*** Information given Section Begins ***

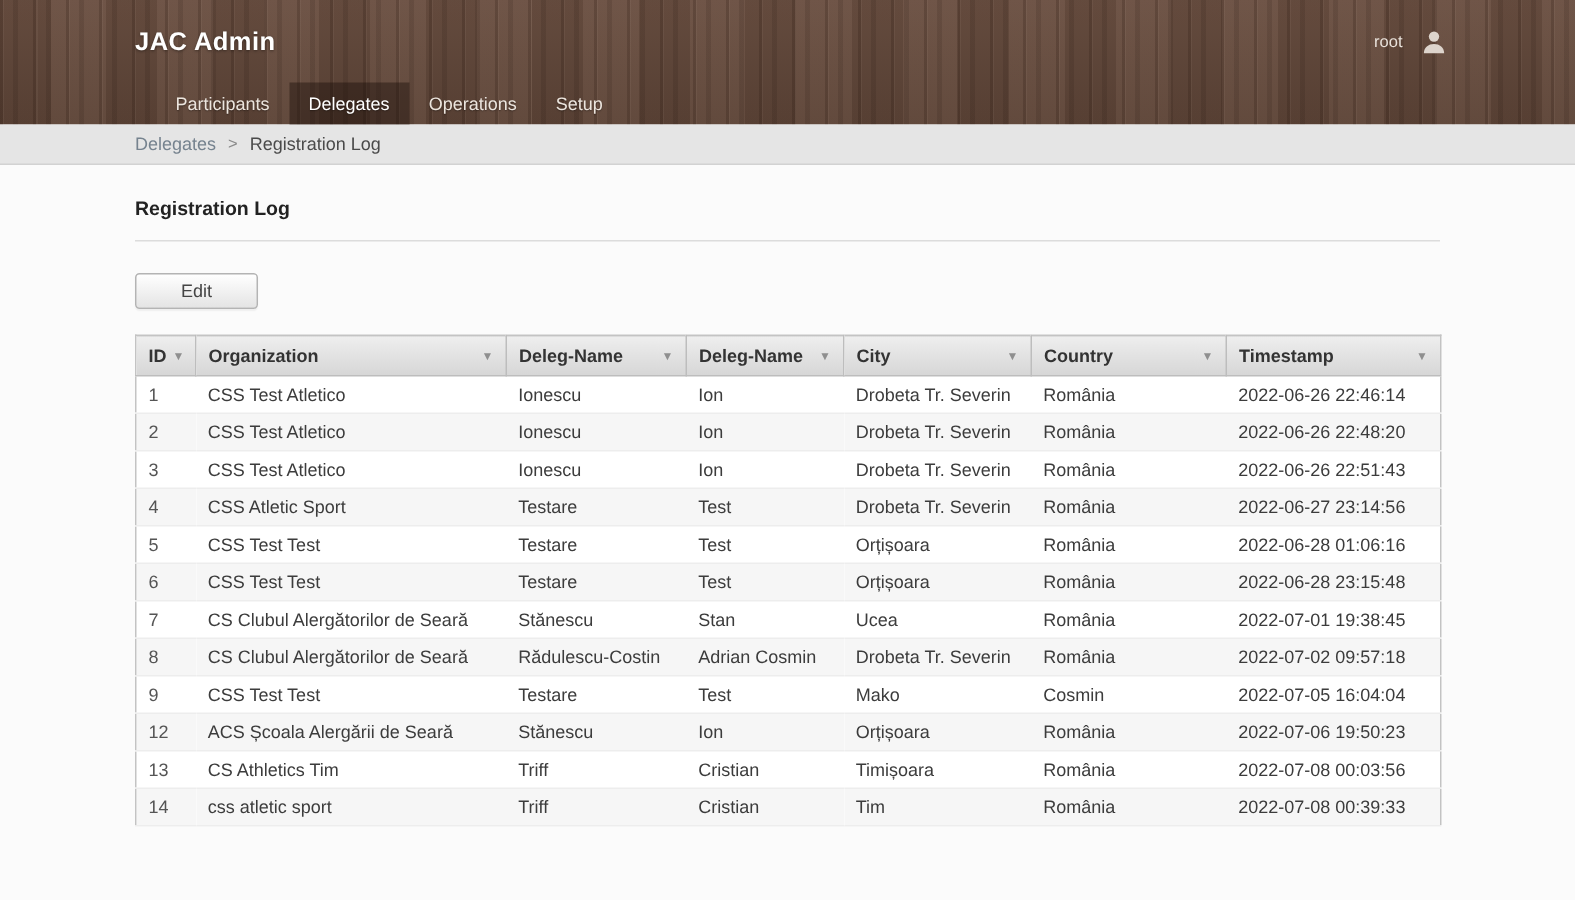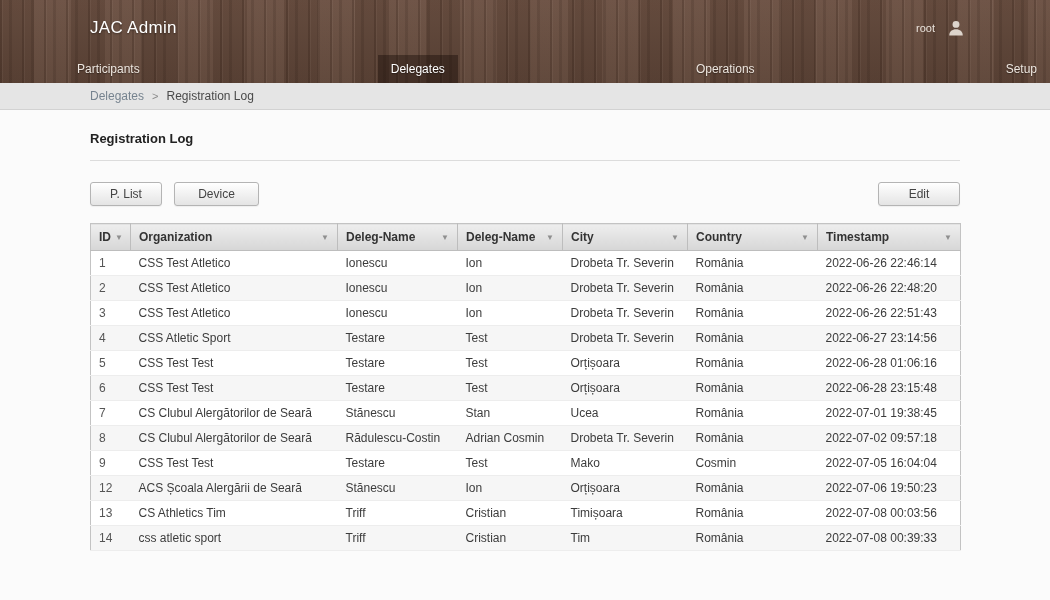--- a/index.html
+++ b/index.html
@@ -26,7 +26,7 @@
     padding:0 85px 0 90px;
   }
   .app-title {
-    color:#ffffff; font-size:17px; font-weight:normal; letter-spacing:0.3px;
+    color:#ffffff; font-size:17px; font-weight:bold; letter-spacing:0.3px;
     text-shadow:0 1px 2px rgba(0,0,0,0.4);
     text-align:center;
   }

*** Information given Section Ends ***

**Try it**
From the listing above, pick out each line where the word "size" appears.

**Solution for this exercise**
-    color:#ffffff; font-size:17px; font-weight:normal; letter-spacing:0.3px;
+    color:#ffffff; font-size:17px; font-weight:bold; letter-spacing:0.3px;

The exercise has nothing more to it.